◆ Excerpt provided ◆
--------

I'm working on baseball right now. I'm starting
off with a model of wins and losses. I have found
another problem with modeling wins and losses.
Teams that haven't won or lost a game yet are difficult to rate especially
with logistic regression.
Colley's Matrix has a nice little adjustment
courtesy of Laplace that alleviates that problem, but the model itself can't
handle homefield advantage or change over time.
In baseball you get this problem with starting pitchers. Albie Lopez started
four games for the
Braves and the Braves lost all four games. I tried merging his games in with
the two games started by AAA callups but they lost their two games also.
In baseball it seems to help if you take the square-root of the runs scored by
each team and then do a regression for runs scored. It reduces
heteroscedasticity and keeps runaway scores from skewing the estimates.

--------

[Camera calibration data]
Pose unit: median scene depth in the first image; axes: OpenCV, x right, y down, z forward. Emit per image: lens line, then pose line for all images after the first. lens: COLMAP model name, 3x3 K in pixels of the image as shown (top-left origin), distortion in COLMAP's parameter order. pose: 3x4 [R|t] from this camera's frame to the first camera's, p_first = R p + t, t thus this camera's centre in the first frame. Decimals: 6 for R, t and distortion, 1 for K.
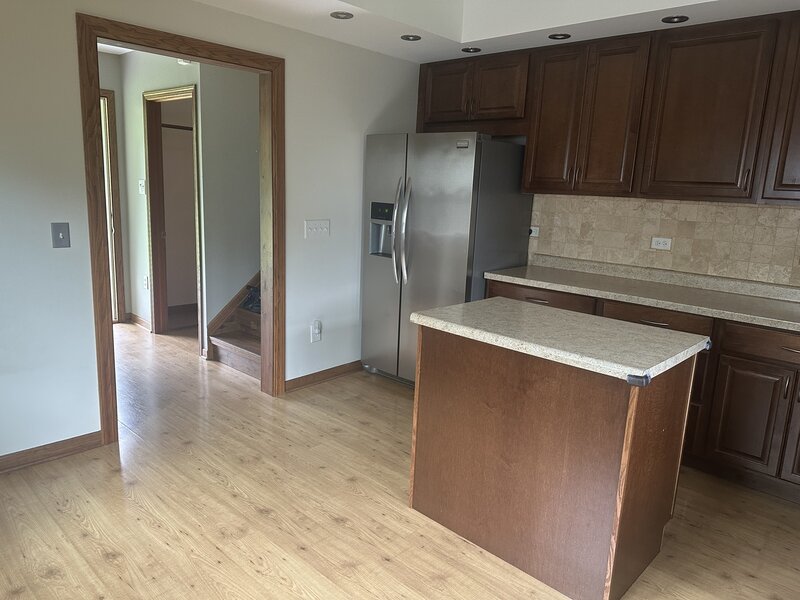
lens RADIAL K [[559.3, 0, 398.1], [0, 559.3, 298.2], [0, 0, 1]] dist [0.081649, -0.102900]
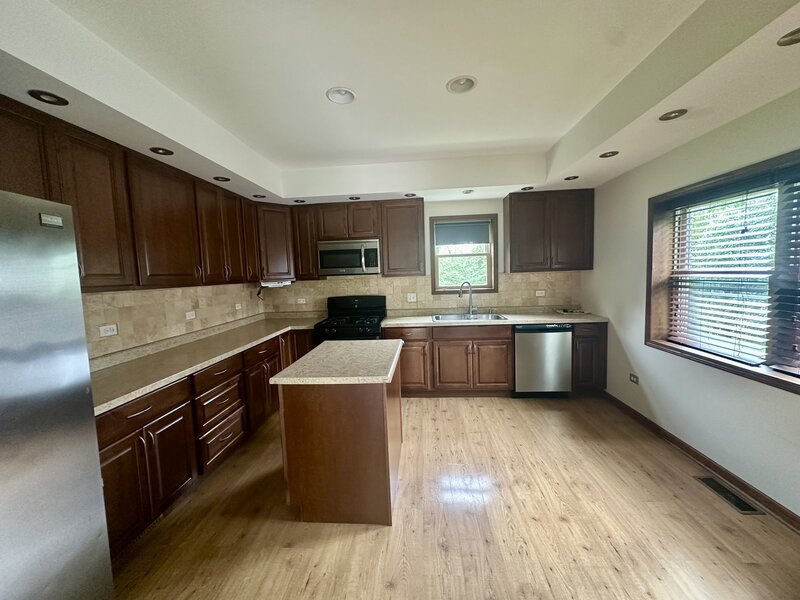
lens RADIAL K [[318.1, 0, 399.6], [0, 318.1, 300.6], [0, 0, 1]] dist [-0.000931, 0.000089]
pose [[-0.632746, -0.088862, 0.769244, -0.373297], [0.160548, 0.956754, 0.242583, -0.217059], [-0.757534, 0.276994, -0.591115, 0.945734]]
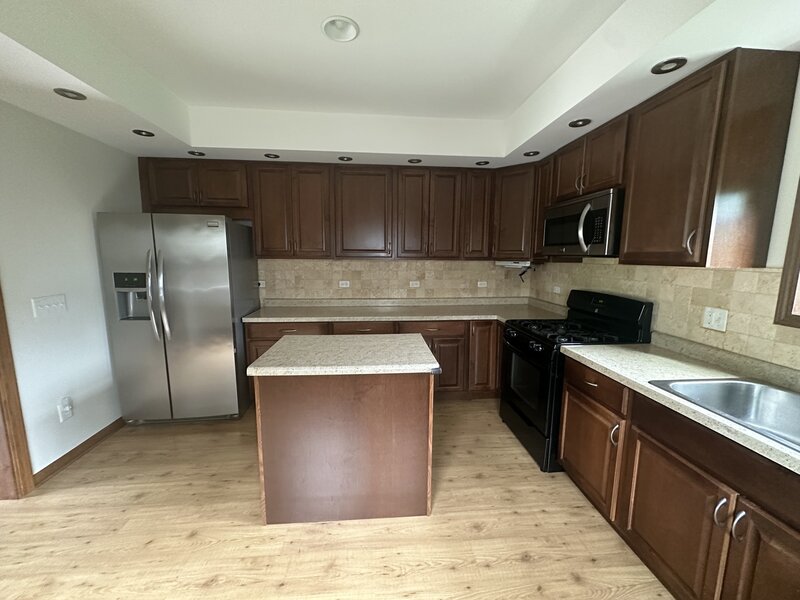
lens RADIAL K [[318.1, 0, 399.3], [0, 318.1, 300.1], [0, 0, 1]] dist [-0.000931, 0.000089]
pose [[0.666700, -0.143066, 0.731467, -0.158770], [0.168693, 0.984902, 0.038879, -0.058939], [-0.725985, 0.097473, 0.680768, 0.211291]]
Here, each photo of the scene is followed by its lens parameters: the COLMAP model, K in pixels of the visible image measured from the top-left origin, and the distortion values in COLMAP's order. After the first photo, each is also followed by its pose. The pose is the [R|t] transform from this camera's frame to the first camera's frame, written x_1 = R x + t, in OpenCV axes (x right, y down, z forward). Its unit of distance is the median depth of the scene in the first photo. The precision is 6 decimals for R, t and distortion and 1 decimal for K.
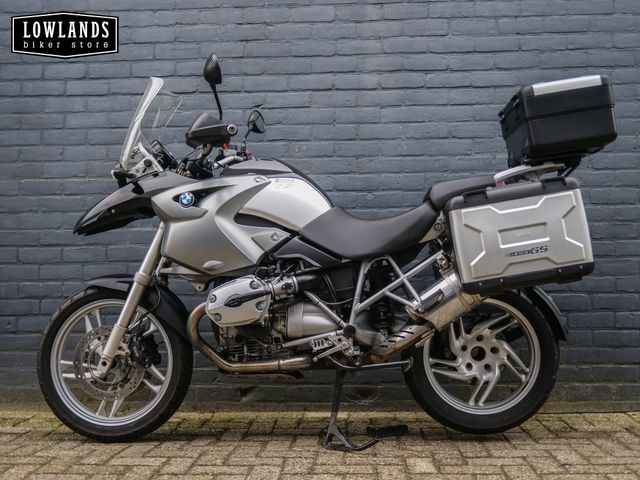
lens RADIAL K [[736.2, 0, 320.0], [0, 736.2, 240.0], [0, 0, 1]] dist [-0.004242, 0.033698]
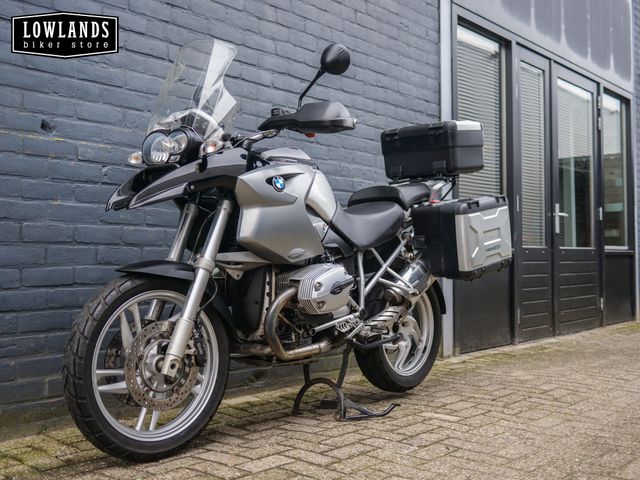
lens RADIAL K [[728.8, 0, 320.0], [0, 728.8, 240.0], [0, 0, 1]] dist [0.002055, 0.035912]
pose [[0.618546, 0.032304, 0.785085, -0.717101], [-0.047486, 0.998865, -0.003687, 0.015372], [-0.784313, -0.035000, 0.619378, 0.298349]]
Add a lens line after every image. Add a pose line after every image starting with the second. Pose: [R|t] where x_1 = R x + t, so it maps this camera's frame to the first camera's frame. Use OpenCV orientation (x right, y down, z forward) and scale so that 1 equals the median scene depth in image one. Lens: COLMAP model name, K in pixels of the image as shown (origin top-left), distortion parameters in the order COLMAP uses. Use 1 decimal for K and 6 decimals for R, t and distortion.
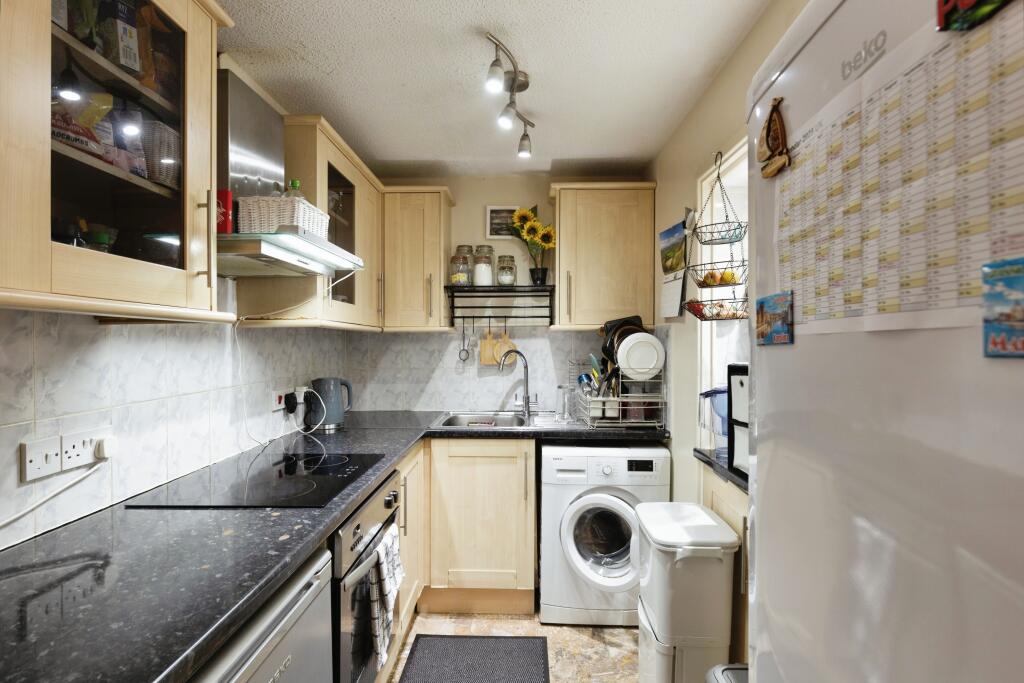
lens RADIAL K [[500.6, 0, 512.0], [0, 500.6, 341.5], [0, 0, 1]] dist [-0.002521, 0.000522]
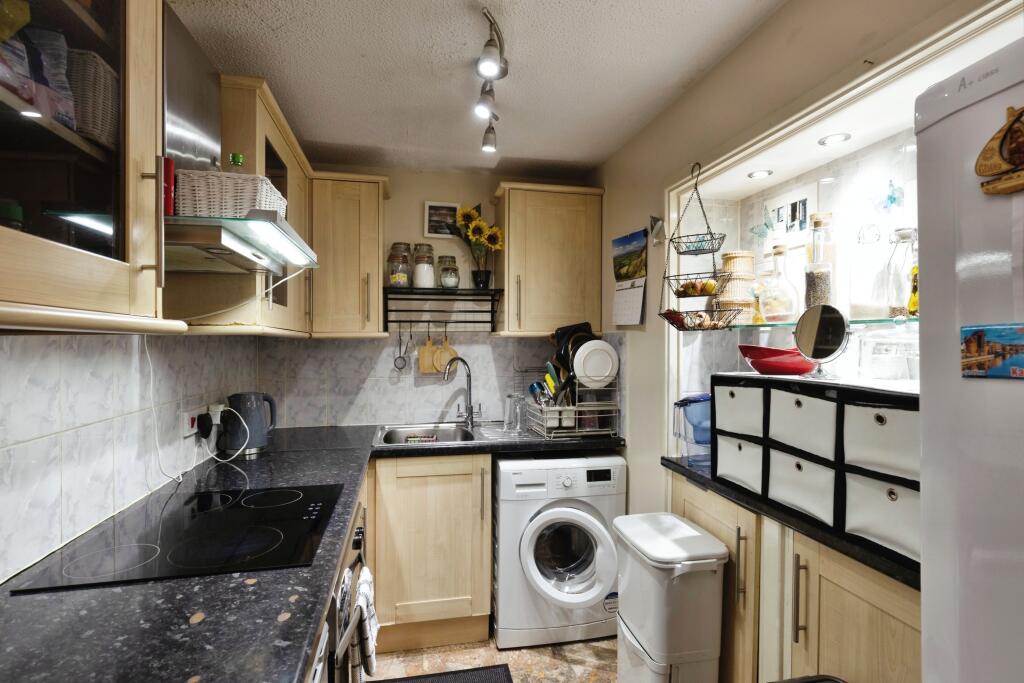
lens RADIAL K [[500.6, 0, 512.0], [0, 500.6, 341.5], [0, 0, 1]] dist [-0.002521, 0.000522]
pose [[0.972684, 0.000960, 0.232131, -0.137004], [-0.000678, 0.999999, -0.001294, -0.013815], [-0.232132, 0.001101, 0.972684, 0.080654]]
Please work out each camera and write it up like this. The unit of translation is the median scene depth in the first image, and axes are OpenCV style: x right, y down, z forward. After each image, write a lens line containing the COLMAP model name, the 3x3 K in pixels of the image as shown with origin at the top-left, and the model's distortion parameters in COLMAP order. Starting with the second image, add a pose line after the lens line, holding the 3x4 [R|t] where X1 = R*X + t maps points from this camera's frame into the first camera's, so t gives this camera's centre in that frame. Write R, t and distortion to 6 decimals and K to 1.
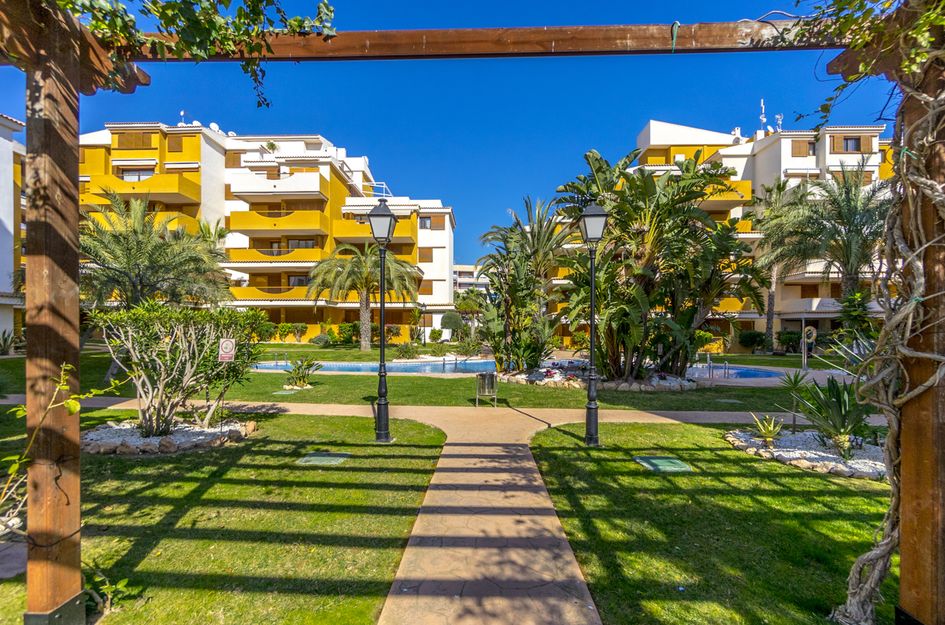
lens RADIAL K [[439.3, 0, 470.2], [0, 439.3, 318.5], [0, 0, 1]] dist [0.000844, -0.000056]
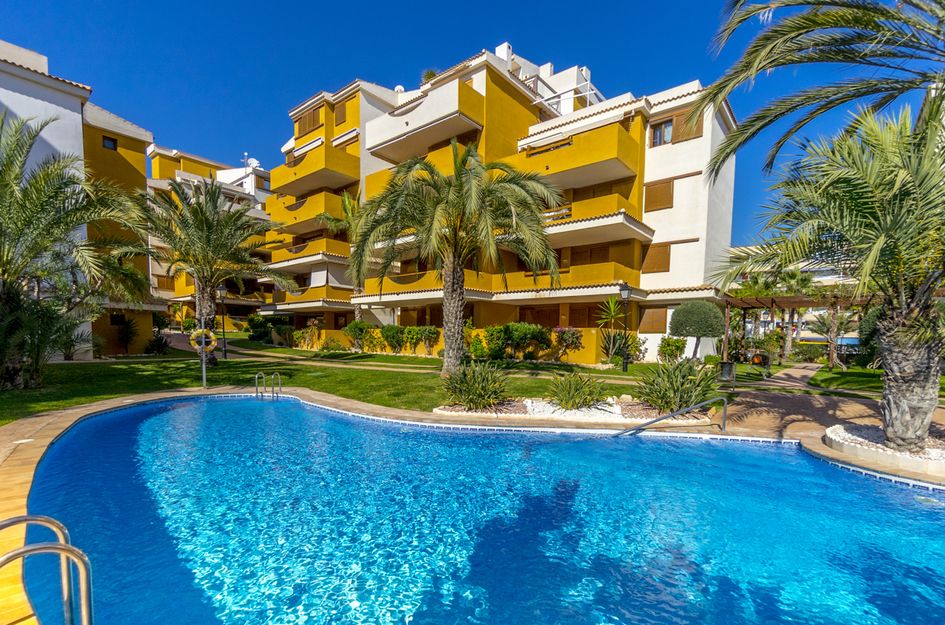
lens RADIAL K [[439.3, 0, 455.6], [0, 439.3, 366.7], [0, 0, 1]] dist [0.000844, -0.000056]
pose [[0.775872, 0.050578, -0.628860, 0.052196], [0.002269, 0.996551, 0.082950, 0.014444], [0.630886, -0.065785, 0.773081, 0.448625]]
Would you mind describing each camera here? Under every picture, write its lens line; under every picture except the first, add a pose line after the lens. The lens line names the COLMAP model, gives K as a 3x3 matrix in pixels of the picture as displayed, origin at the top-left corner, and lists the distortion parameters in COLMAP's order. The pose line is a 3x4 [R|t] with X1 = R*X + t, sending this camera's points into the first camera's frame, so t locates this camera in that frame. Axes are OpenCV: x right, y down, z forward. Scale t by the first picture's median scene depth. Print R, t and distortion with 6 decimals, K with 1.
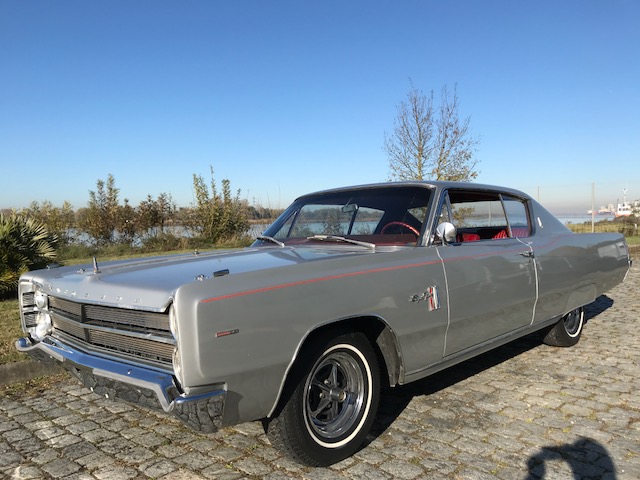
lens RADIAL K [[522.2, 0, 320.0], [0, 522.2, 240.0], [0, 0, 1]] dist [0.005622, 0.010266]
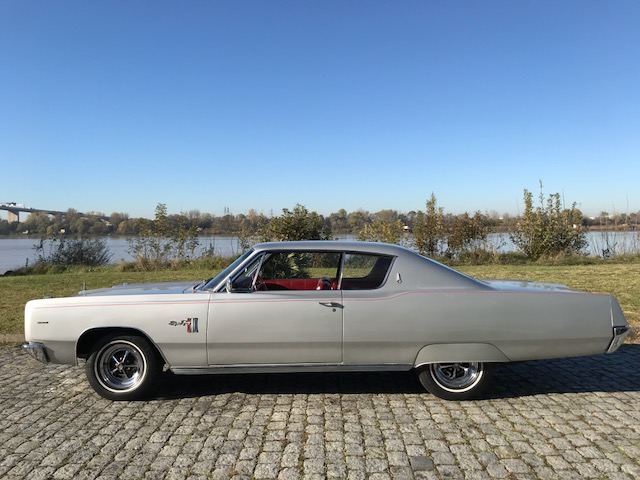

--------

◆ Tasks to carry out ◆
**1)** Reproduce a passage from the post on modeling baseball wins and losses. Start at the words "Teams that haven't" and end after "two games also.".
**2)** Extend the post on modeling baseball wins and losses, picking up after its final sentence.

◆ Responses for each task ◆
**1)**
Teams that haven't won or lost a game yet are difficult to rate especially
with logistic regression.
Colley's Matrix has a nice little adjustment
courtesy of Laplace that alleviates that problem, but the model itself can't
handle homefield advantage or change over time.
In baseball you get this problem with starting pitchers. Albie Lopez started
four games for the
Braves and the Braves lost all four games. I tried merging his games in with
the two games started by AAA callups but they lost their two games also.

**2)**
The thing I like about modeling wins directly is that you get an estimate for
one team beating another. Modeling margin of victory, you get a winner, but
usually you have to do some simulation to get an estimate of the probability
of winning.
Alan Jordan
On Sun, 4 Aug 2002 04:49:04 -0400 Brad Kiser <rkiser@...> wrote:
> I do use Margin of Victory. I am of the opinion
> that ignoring MOV is ignoring
> a very informative chunk of data, which is a
> statistical no-no. My MOV is
> capped, so SOS is more important to a team's
> rating, but it can make the
> difference between two similar teams.
>
> Who here does/doesn't use MOV?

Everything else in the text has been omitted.